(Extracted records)

==*==

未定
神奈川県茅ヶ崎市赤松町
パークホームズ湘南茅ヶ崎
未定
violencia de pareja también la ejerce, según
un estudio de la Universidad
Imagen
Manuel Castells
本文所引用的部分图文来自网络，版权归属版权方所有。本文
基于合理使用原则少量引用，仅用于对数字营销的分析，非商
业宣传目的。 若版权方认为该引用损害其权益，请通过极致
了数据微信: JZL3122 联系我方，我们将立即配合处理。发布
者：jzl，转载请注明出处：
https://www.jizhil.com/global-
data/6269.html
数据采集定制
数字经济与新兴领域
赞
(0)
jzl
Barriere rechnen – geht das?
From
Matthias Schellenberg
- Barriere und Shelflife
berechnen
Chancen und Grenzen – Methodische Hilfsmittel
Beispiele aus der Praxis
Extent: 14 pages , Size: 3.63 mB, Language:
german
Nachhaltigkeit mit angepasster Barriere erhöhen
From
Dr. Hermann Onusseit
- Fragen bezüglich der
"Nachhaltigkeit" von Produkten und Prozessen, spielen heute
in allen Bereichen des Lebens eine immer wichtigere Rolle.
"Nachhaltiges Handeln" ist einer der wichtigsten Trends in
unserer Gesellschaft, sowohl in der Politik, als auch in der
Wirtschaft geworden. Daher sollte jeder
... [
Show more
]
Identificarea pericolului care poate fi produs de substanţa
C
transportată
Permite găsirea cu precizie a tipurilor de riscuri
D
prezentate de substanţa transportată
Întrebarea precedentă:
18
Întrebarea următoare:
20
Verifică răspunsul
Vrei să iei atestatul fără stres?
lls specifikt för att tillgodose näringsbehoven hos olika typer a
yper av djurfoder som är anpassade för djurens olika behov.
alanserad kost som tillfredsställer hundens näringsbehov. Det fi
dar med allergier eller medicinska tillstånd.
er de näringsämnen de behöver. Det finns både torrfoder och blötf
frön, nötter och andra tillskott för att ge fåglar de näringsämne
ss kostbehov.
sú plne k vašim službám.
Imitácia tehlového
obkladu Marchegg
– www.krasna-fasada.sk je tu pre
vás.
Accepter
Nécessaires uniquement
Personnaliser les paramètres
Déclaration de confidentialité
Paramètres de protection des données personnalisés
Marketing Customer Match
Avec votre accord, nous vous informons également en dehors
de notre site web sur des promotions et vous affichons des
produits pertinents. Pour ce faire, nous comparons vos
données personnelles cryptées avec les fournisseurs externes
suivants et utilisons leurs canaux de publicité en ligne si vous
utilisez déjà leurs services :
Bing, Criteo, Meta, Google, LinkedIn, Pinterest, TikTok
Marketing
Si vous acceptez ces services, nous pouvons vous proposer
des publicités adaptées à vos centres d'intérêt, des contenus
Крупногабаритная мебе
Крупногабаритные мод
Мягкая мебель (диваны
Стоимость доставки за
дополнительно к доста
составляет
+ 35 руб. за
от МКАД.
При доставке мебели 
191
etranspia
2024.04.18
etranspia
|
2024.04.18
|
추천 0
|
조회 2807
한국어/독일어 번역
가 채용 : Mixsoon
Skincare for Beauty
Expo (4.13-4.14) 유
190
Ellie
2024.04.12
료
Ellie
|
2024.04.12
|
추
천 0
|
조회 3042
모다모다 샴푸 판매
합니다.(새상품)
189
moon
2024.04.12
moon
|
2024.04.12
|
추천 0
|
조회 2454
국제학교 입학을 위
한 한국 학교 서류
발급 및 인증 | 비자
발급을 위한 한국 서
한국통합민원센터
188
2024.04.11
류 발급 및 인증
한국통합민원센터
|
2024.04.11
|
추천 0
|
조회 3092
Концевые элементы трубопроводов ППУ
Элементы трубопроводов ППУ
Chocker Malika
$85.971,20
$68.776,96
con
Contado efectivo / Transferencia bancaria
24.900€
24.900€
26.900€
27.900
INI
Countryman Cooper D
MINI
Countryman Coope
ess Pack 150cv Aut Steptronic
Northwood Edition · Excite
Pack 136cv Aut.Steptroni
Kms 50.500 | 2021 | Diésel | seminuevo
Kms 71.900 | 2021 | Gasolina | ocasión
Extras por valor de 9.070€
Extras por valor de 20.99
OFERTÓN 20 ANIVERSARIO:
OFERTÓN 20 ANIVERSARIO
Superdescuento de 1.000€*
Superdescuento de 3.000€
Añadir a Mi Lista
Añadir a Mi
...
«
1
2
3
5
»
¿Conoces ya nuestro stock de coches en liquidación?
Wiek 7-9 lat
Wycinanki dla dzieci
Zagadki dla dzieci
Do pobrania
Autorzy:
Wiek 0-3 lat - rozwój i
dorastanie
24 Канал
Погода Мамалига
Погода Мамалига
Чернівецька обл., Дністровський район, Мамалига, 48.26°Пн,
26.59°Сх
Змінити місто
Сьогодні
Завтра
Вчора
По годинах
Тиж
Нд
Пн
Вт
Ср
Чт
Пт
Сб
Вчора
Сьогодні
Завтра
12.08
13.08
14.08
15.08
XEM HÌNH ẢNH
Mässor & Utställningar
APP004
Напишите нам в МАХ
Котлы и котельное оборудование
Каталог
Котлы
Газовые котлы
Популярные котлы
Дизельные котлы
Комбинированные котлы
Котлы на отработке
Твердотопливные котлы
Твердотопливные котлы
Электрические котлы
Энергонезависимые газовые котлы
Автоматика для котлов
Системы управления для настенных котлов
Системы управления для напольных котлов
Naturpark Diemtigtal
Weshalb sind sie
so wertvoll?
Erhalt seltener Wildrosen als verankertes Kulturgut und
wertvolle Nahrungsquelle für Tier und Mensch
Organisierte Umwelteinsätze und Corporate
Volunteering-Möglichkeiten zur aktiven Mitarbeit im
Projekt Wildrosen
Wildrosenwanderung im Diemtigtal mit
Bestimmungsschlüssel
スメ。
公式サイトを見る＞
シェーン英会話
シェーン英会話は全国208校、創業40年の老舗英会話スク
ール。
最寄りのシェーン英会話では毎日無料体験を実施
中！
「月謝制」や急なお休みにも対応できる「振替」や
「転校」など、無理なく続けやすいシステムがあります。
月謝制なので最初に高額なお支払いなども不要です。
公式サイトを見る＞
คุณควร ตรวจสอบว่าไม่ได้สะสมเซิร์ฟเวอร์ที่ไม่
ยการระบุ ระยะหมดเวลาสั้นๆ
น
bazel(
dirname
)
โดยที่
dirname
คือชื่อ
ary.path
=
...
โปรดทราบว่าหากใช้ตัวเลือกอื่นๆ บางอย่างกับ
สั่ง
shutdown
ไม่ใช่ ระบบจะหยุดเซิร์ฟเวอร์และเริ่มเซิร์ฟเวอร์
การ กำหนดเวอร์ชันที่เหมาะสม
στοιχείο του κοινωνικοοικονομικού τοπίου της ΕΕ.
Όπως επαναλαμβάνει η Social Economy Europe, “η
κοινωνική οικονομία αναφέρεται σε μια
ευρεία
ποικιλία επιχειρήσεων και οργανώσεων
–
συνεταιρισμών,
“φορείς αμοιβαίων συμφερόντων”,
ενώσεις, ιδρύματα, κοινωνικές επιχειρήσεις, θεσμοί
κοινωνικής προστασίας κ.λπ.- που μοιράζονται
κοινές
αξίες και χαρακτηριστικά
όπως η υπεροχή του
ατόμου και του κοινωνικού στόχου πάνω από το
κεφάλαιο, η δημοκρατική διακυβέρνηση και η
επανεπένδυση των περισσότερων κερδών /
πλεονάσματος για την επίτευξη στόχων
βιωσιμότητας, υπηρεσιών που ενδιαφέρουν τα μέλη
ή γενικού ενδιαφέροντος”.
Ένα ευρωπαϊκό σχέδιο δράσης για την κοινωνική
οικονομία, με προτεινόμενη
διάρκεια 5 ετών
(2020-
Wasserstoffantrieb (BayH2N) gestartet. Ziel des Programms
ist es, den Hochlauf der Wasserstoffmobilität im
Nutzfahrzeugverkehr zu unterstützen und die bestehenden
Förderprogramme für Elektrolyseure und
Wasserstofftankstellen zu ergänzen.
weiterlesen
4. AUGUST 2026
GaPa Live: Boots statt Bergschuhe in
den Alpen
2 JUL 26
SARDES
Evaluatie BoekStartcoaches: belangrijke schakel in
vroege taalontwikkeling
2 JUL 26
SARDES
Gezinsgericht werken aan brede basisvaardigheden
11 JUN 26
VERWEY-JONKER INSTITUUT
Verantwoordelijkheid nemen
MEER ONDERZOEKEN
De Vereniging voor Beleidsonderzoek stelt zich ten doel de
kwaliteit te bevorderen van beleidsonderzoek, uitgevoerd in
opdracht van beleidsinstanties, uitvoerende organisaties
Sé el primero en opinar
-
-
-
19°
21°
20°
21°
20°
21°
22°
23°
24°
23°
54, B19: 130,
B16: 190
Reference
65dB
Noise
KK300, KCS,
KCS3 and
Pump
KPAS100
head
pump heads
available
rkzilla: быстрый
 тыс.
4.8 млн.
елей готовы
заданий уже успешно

==*==

▶ _About this task_: Copy the material exactly, from the first line up to and including the line that contains "ss kostbehov.".

▶ _Result for this exercise_:
未定
神奈川県茅ヶ崎市赤松町
パークホームズ湘南茅ヶ崎
未定
violencia de pareja también la ejerce, según
un estudio de la Universidad
Imagen
Manuel Castells
本文所引用的部分图文来自网络，版权归属版权方所有。本文
基于合理使用原则少量引用，仅用于对数字营销的分析，非商
业宣传目的。 若版权方认为该引用损害其权益，请通过极致
了数据微信: JZL3122 联系我方，我们将立即配合处理。发布
者：jzl，转载请注明出处：
https://www.jizhil.com/global-
data/6269.html
数据采集定制
数字经济与新兴领域
赞
(0)
jzl
Barriere rechnen – geht das?
From
Matthias Schellenberg
- Barriere und Shelflife
berechnen
Chancen und Grenzen – Methodische Hilfsmittel
Beispiele aus der Praxis
Extent: 14 pages , Size: 3.63 mB, Language:
german
Nachhaltigkeit mit angepasster Barriere erhöhen
From
Dr. Hermann Onusseit
- Fragen bezüglich der
"Nachhaltigkeit" von Produkten und Prozessen, spielen heute
in allen Bereichen des Lebens eine immer wichtigere Rolle.
"Nachhaltiges Handeln" ist einer der wichtigsten Trends in
unserer Gesellschaft, sowohl in der Politik, als auch in der
Wirtschaft geworden. Daher sollte jeder
... [
Show more
]
Identificarea pericolului care poate fi produs de substanţa
C
transportată
Permite găsirea cu precizie a tipurilor de riscuri
D
prezentate de substanţa transportată
Întrebarea precedentă:
18
Întrebarea următoare:
20
Verifică răspunsul
Vrei să iei atestatul fără stres?
lls specifikt för att tillgodose näringsbehoven hos olika typer a
yper av djurfoder som är anpassade för djurens olika behov.
alanserad kost som tillfredsställer hundens näringsbehov. Det fi
dar med allergier eller medicinska tillstånd.
er de näringsämnen de behöver. Det finns både torrfoder och blötf
frön, nötter och andra tillskott för att ge fåglar de näringsämne
ss kostbehov.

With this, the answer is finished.